* **Extracted entries**

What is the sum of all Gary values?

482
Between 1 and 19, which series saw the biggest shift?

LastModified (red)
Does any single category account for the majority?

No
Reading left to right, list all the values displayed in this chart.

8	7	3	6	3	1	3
==
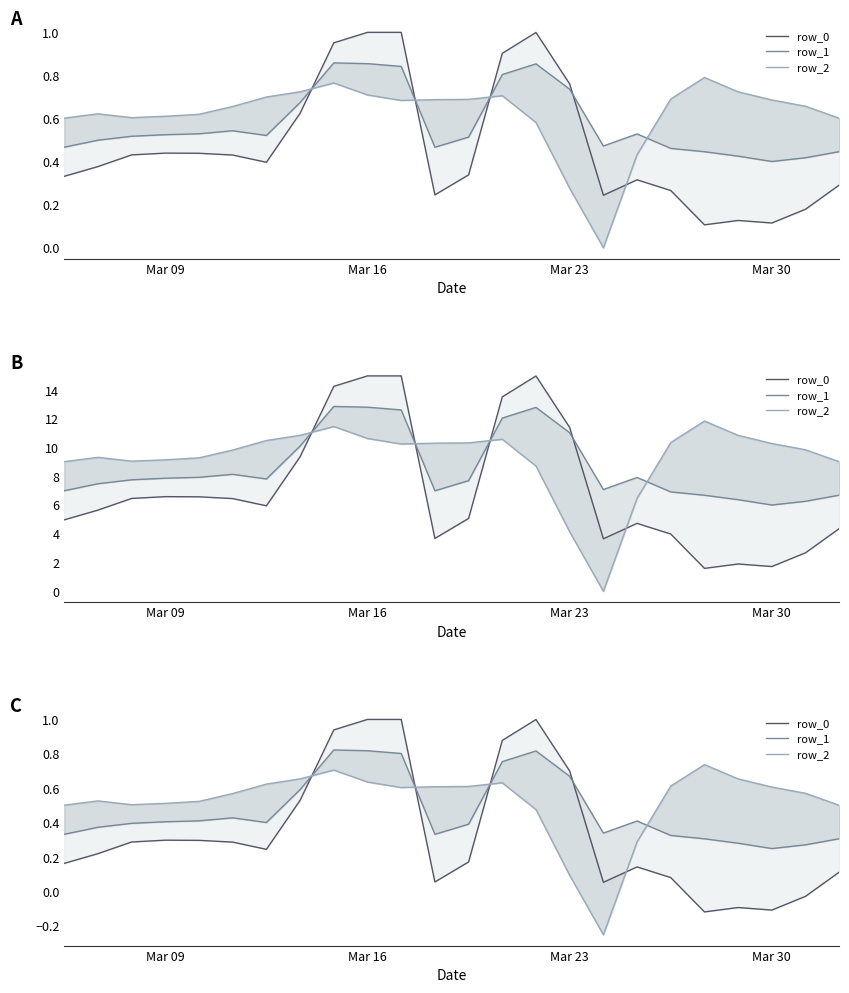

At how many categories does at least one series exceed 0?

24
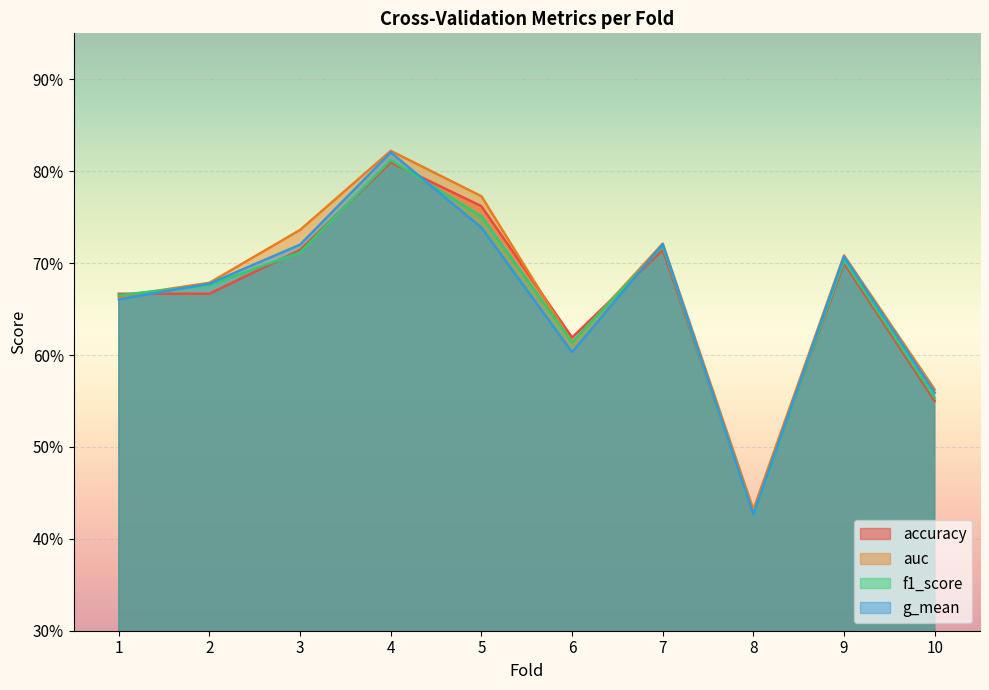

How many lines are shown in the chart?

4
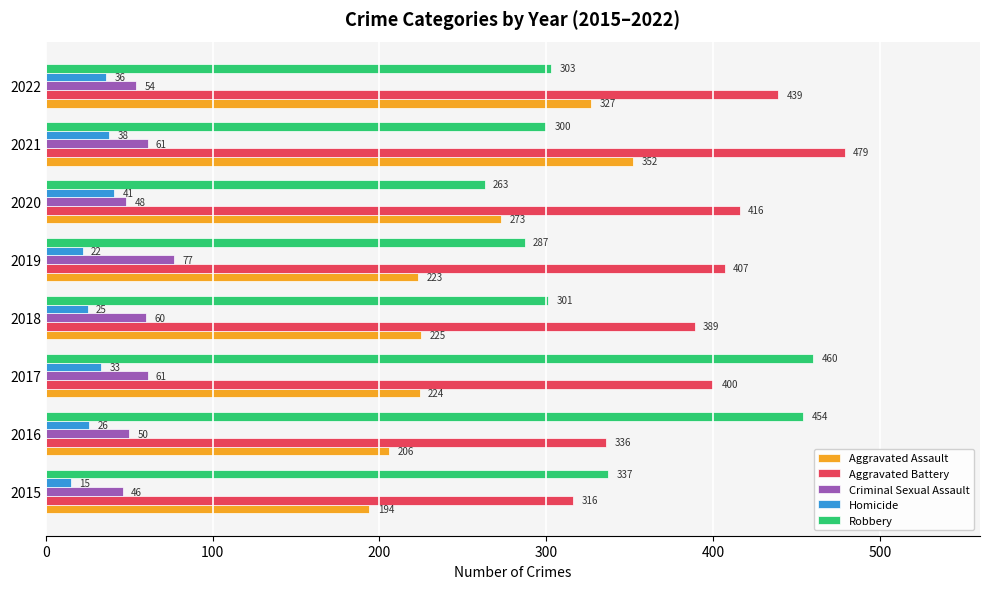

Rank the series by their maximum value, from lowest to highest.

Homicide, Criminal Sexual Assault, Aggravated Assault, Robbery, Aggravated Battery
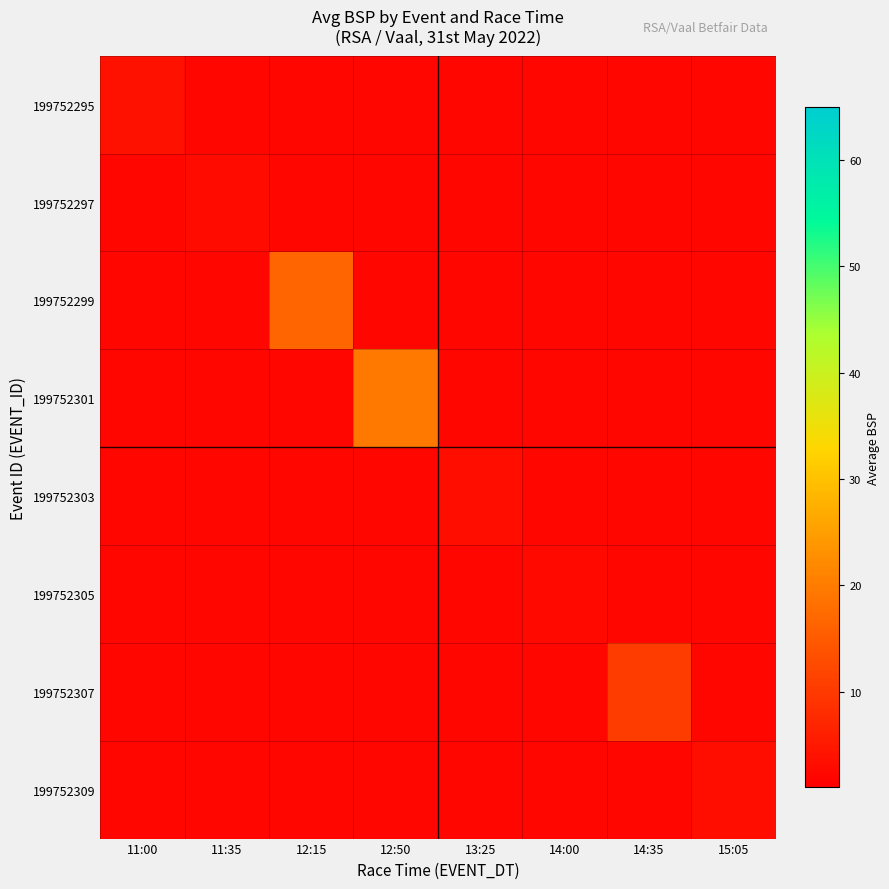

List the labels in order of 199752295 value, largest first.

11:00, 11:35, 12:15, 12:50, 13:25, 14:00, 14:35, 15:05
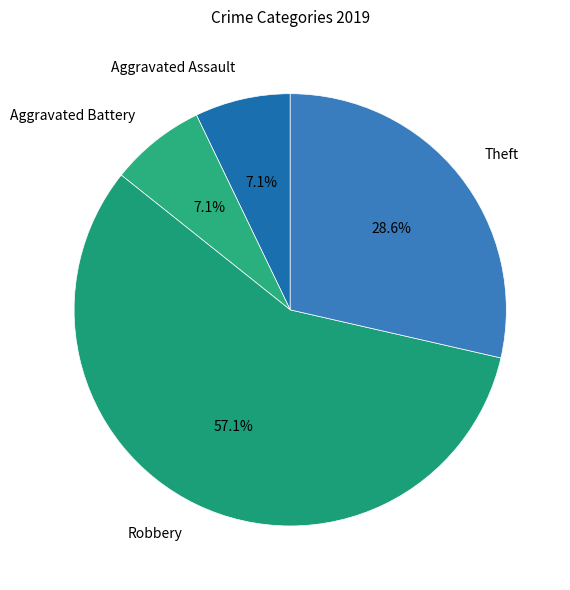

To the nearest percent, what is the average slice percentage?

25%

* **Task to carry out**
Count the lines in the rows above that contain the string "chart", with case counting, and reply with the number alone.

* **Task answer**
2